Machine-readable hardware designs
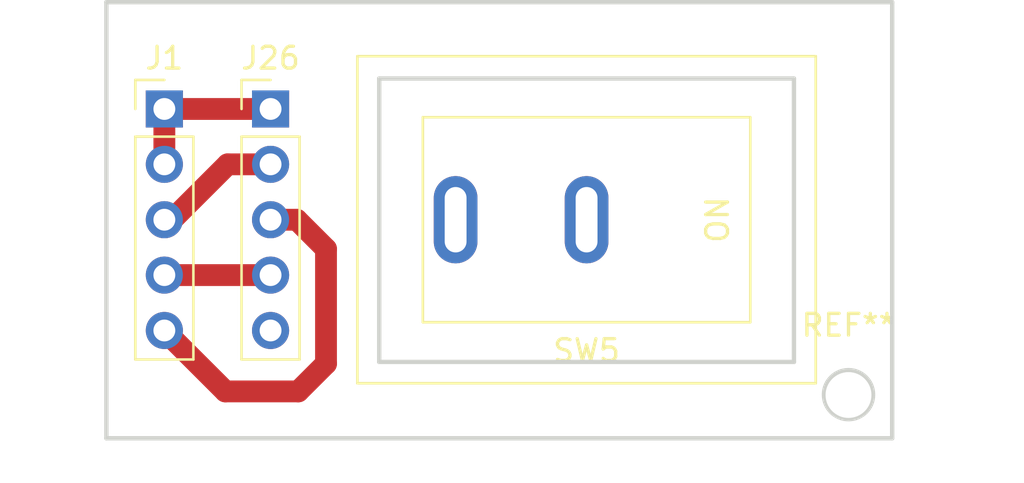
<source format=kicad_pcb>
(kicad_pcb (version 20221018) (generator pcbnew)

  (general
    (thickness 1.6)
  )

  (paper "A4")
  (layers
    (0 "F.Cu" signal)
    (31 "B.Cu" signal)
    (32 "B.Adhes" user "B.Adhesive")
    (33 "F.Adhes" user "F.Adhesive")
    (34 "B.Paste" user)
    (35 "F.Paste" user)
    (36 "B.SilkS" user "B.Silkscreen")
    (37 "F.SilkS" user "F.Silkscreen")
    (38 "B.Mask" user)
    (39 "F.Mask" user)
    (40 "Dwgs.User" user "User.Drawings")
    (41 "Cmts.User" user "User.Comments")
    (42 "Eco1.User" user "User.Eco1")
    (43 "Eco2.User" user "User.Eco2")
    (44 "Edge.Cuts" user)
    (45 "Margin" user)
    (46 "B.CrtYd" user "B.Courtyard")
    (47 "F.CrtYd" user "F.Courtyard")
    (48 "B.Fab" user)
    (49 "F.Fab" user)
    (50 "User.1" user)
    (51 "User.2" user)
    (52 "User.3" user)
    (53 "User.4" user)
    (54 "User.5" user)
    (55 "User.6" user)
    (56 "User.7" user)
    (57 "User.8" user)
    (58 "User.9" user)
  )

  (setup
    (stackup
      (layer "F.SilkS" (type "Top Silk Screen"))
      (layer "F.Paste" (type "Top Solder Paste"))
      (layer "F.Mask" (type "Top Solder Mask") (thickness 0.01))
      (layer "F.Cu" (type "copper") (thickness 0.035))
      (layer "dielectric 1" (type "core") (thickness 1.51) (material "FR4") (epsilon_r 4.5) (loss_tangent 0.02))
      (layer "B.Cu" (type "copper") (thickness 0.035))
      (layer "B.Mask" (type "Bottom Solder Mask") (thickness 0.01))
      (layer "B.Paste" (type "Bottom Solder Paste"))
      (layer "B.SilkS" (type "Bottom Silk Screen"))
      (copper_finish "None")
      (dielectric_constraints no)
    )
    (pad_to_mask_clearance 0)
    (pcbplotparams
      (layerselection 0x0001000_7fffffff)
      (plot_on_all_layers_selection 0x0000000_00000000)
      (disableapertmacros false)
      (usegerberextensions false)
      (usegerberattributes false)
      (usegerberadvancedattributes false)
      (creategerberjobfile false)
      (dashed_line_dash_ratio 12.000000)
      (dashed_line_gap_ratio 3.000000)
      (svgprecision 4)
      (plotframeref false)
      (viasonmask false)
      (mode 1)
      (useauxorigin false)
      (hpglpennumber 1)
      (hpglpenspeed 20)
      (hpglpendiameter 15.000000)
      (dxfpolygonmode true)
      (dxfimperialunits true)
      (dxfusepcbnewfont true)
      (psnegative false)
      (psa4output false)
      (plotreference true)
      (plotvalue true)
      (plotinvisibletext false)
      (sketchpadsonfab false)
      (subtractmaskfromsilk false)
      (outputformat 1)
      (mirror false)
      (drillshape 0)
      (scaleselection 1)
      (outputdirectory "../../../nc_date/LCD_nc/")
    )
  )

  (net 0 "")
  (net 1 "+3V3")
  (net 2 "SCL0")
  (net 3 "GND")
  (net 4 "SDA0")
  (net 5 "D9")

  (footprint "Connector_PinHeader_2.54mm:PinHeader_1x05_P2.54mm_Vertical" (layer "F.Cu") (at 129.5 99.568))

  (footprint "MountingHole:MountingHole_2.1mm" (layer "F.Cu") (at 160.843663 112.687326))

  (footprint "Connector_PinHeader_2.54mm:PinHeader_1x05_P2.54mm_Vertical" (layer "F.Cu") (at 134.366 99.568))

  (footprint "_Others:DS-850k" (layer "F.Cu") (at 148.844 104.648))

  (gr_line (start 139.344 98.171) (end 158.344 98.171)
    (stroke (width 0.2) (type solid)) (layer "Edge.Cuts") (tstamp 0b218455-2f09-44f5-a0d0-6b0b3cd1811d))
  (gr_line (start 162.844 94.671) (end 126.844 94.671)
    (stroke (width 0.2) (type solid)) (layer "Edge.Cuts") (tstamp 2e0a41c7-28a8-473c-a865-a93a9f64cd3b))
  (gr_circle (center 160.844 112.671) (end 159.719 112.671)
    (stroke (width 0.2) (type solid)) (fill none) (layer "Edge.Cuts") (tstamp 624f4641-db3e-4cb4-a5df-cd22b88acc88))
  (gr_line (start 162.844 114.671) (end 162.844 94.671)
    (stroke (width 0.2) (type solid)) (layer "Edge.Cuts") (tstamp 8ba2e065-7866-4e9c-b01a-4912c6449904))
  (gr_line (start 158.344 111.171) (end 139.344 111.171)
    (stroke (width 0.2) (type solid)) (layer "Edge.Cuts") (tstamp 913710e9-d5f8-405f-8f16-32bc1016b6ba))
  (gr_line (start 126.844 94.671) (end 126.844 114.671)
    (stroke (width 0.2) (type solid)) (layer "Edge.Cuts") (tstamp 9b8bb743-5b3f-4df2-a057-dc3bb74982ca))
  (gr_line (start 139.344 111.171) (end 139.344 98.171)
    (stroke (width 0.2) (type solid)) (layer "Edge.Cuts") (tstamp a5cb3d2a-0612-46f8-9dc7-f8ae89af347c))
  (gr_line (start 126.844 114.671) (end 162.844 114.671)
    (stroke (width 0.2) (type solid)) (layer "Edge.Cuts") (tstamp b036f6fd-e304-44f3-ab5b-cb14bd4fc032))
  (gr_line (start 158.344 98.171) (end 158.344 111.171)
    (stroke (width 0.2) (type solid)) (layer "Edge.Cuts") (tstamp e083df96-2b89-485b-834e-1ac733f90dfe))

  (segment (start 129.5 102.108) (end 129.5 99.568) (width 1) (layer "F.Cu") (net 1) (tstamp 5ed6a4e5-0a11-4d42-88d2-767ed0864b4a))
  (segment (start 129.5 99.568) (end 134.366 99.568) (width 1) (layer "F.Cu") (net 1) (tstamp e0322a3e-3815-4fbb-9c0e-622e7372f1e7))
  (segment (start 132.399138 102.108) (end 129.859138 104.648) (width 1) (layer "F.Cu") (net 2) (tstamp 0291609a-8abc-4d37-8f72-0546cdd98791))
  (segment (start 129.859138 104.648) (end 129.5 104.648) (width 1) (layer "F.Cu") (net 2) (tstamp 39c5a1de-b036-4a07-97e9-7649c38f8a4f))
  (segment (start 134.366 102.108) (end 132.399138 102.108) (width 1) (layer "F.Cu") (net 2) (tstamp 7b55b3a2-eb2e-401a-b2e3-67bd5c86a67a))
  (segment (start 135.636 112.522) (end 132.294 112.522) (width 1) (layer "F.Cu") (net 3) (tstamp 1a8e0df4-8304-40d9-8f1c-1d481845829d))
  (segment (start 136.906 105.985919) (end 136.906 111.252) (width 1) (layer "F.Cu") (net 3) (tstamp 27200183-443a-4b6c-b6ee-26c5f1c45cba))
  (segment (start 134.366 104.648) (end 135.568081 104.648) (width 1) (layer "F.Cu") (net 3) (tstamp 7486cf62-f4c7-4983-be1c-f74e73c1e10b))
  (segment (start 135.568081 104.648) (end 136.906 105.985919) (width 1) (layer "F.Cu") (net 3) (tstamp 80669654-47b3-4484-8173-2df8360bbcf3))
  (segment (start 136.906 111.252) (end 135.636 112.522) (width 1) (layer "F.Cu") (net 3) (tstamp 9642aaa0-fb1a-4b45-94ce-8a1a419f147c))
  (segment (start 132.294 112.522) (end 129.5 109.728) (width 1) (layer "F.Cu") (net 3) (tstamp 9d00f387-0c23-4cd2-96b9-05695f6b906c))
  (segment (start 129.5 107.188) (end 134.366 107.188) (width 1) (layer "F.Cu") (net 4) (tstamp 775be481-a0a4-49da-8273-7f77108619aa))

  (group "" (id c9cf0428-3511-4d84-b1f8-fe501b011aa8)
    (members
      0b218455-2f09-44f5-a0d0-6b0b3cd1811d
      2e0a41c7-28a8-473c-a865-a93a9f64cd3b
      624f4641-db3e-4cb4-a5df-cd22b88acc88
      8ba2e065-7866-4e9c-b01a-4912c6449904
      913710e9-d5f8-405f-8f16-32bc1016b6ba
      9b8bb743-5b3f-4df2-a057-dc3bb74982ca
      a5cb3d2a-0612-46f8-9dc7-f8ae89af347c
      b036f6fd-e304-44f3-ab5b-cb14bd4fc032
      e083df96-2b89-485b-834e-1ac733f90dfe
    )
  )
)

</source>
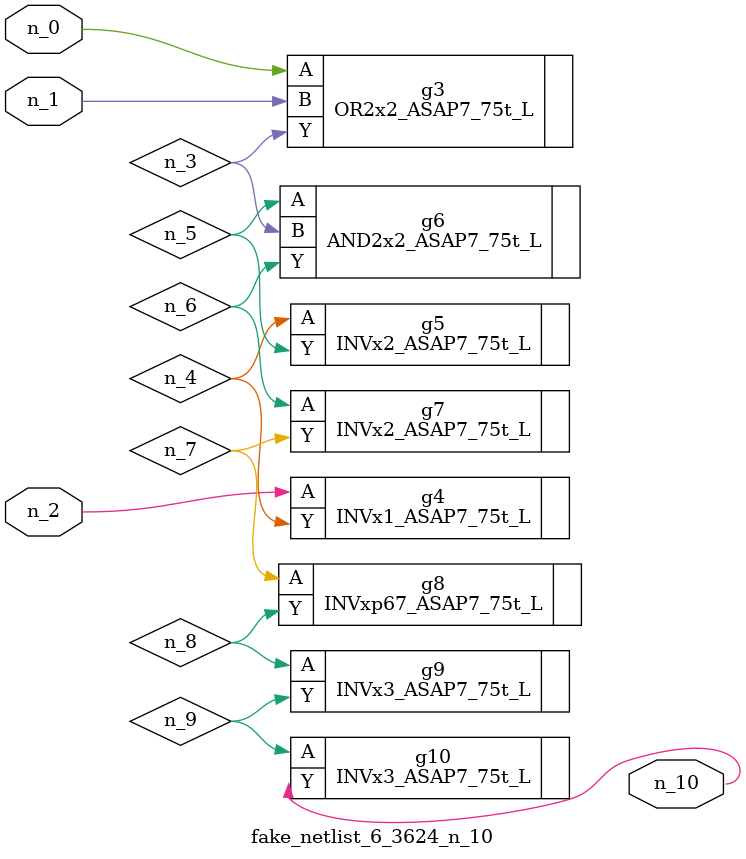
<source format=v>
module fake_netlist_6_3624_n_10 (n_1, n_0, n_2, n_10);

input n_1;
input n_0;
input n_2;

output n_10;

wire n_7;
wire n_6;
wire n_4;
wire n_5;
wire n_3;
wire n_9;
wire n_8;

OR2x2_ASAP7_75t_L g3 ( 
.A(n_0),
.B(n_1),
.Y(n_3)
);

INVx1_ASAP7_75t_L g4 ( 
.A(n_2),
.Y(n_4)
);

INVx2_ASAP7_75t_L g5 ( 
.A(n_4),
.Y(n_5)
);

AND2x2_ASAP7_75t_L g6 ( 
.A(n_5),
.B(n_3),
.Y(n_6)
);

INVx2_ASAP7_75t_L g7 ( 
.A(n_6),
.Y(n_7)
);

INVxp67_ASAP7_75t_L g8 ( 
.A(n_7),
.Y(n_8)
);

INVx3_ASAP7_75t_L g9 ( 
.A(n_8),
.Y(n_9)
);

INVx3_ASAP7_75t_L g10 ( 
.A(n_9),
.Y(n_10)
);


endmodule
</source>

What the exercise asks » What lines in the data include the string "Edge"? Copy each one.

Task response »
    (44 "Edge.Cuts" user)
    (stroke (width 0.2) (type solid)) (layer "Edge.Cuts") (tstamp 0b218455-2f09-44f5-a0d0-6b0b3cd1811d))
    (stroke (width 0.2) (type solid)) (layer "Edge.Cuts") (tstamp 2e0a41c7-28a8-473c-a865-a93a9f64cd3b))
    (stroke (width 0.2) (type solid)) (fill none) (layer "Edge.Cuts") (tstamp 624f4641-db3e-4cb4-a5df-cd22b88acc88))
    (stroke (width 0.2) (type solid)) (layer "Edge.Cuts") (tstamp 8ba2e065-7866-4e9c-b01a-4912c6449904))
    (stroke (width 0.2) (type solid)) (layer "Edge.Cuts") (tstamp 913710e9-d5f8-405f-8f16-32bc1016b6ba))
    (stroke (width 0.2) (type solid)) (layer "Edge.Cuts") (tstamp 9b8bb743-5b3f-4df2-a057-dc3bb74982ca))
    (stroke (width 0.2) (type solid)) (layer "Edge.Cuts") (tstamp a5cb3d2a-0612-46f8-9dc7-f8ae89af347c))
    (stroke (width 0.2) (type solid)) (layer "Edge.Cuts") (tstamp b036f6fd-e304-44f3-ab5b-cb14bd4fc032))
    (stroke (width 0.2) (type solid)) (layer "Edge.Cuts") (tstamp e083df96-2b89-485b-834e-1ac733f90dfe))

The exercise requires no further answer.